Portfolio Modelling: Man vs Machine : An empirical study of machine learning efficiency and variable selection in portfolio modelling on the Oslo Stock Exchange
Master thesis
Permanent lenke
https://hdl.handle.net/11250/3012638Utgivelsesdato
2022Metadata
Vis full innførselSamlinger
- Master Thesis [4379]
Sammendrag
We investigated and compared the performance of machine learning methods in the context
of empirical asset pricing. We used seven different algorithms and 83 firm characteristics,
comparing the models’ monthly predictive accuracy and variable importance on Norwegian
stock and accounting data. Additionally, we investigated the models’ ability to generate
excess returns in monthly-rebalanced, long-short and long-only portfolios.

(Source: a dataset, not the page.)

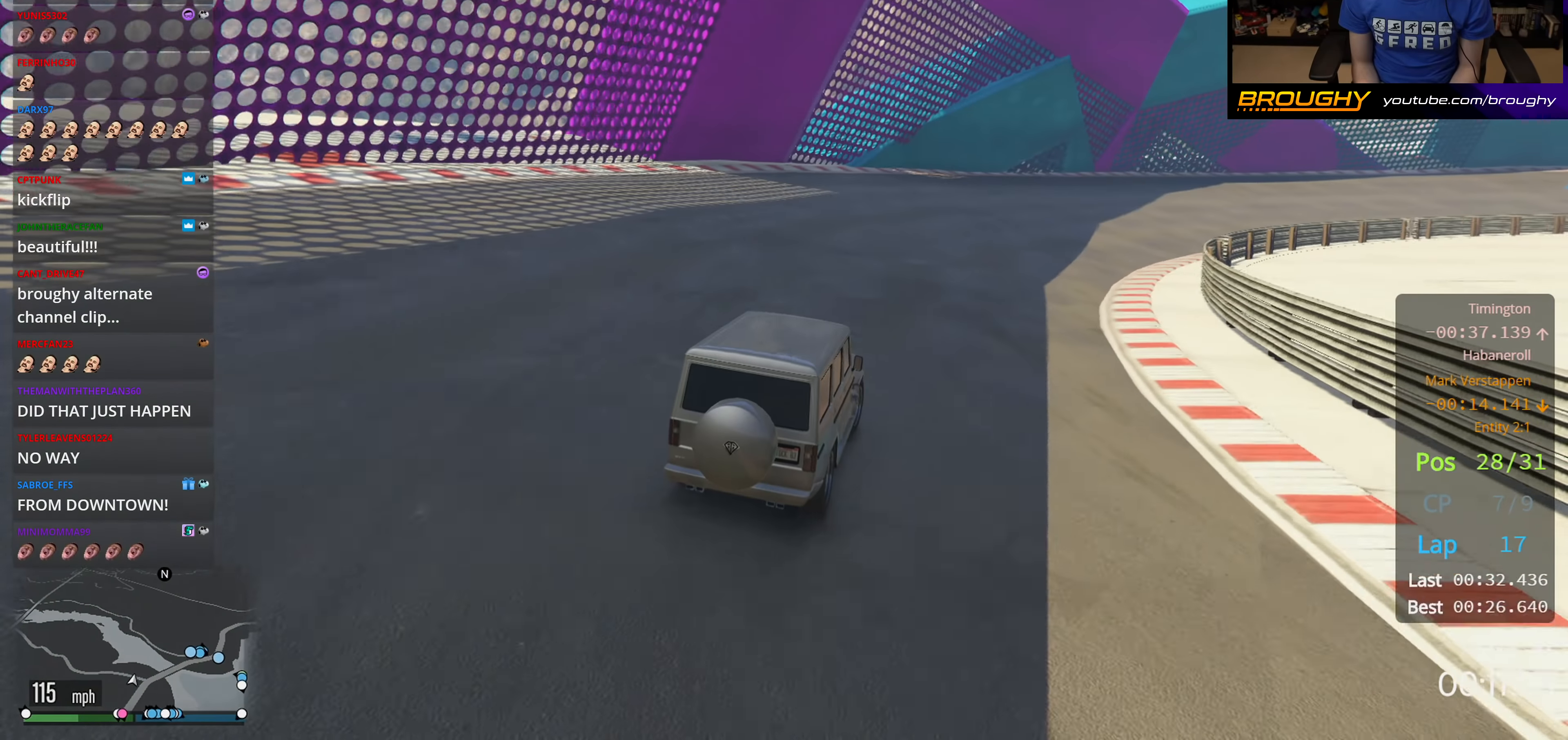
{"buttons": [], "left_stick": "right", "right_stick": "center", "events": [[117, "R2", "down"], [483, "R2", "up"]]}
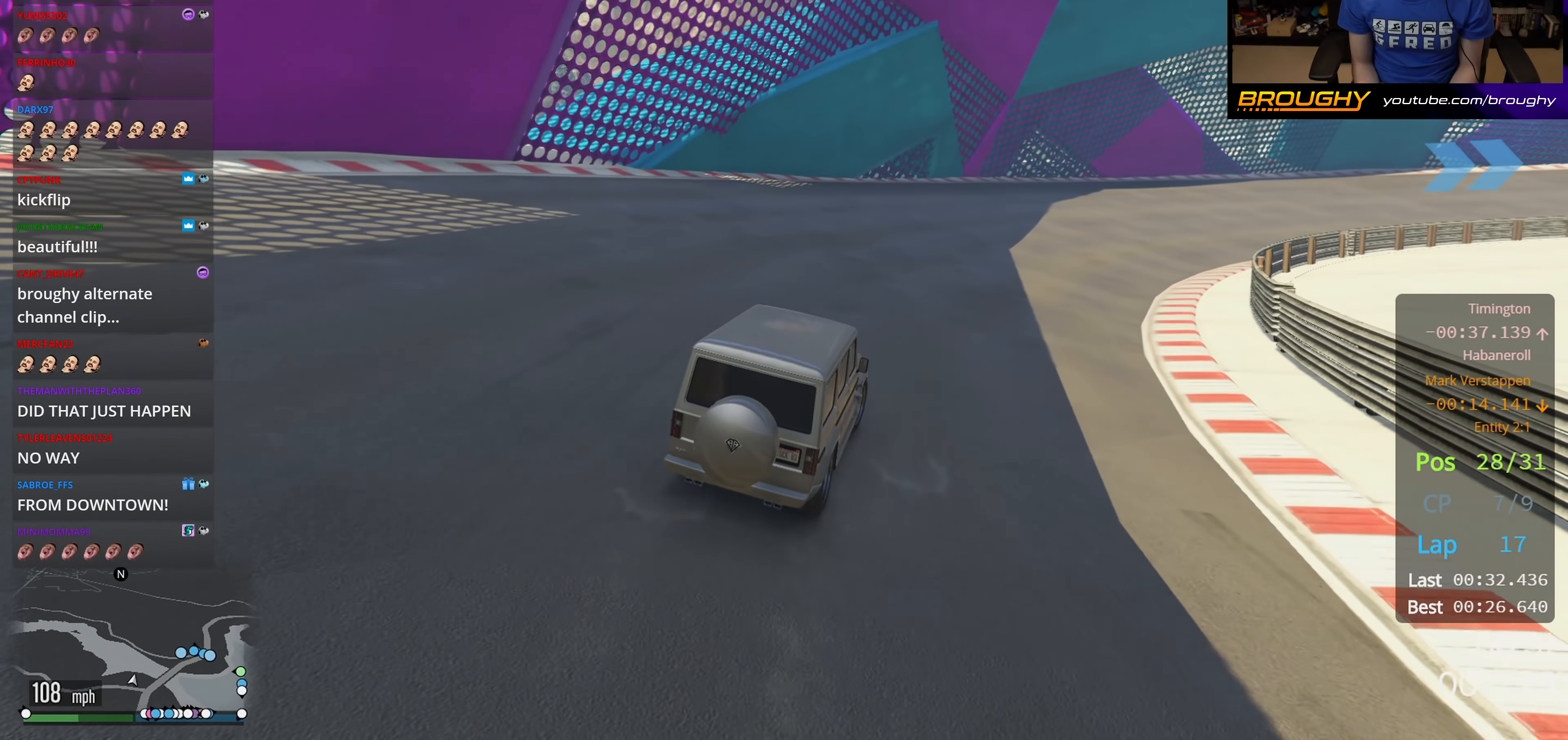
{"buttons": ["R2"], "left_stick": "right", "right_stick": "center", "events": [[167, "R2", "down"]]}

We found that the XGBoost algorithm has the highest prediction accuracy of 53.16%,
and that it more heavily weights momentum variables. Furthermore, we found excess
risk-adjusted returns when constructing portfolios free of market frictions. A long-only
portfolio with predictions from the XGBoost model outperformed the index, on average,
by around 0.5% each month in the out-of-sample period. When accounting for market
frictions an institutional investor might encounter, the returns are diminished to the point
of significantly underperforming. When presenting a strategy that a retail investor could
implement, we found excess returns. The XGBoost model’s net returns outperformed the
index by 0.16% and 0.67% over the period, after excluding the largest 25% and 50% firms,
respectively. Upon investigating the explanation for this possible market inefficiency, we
found that the returns are largely driven by highly illiquid stocks. We suggest that these
returns likely are unattainable because of the high degree of illiquidity, and therefore
could be impossible to arbitrage away in the way we would expect the market to do when
it discovers an inefficiency. We call this phenomenon "rainbow-returns", as they are likely
only observable and unattainable.
Our findings support the efficient market hypothesis, in that one cannot beat the market
using public available information, and adds to existing literature in the emerging field of
empirical asset pricing through machine learning.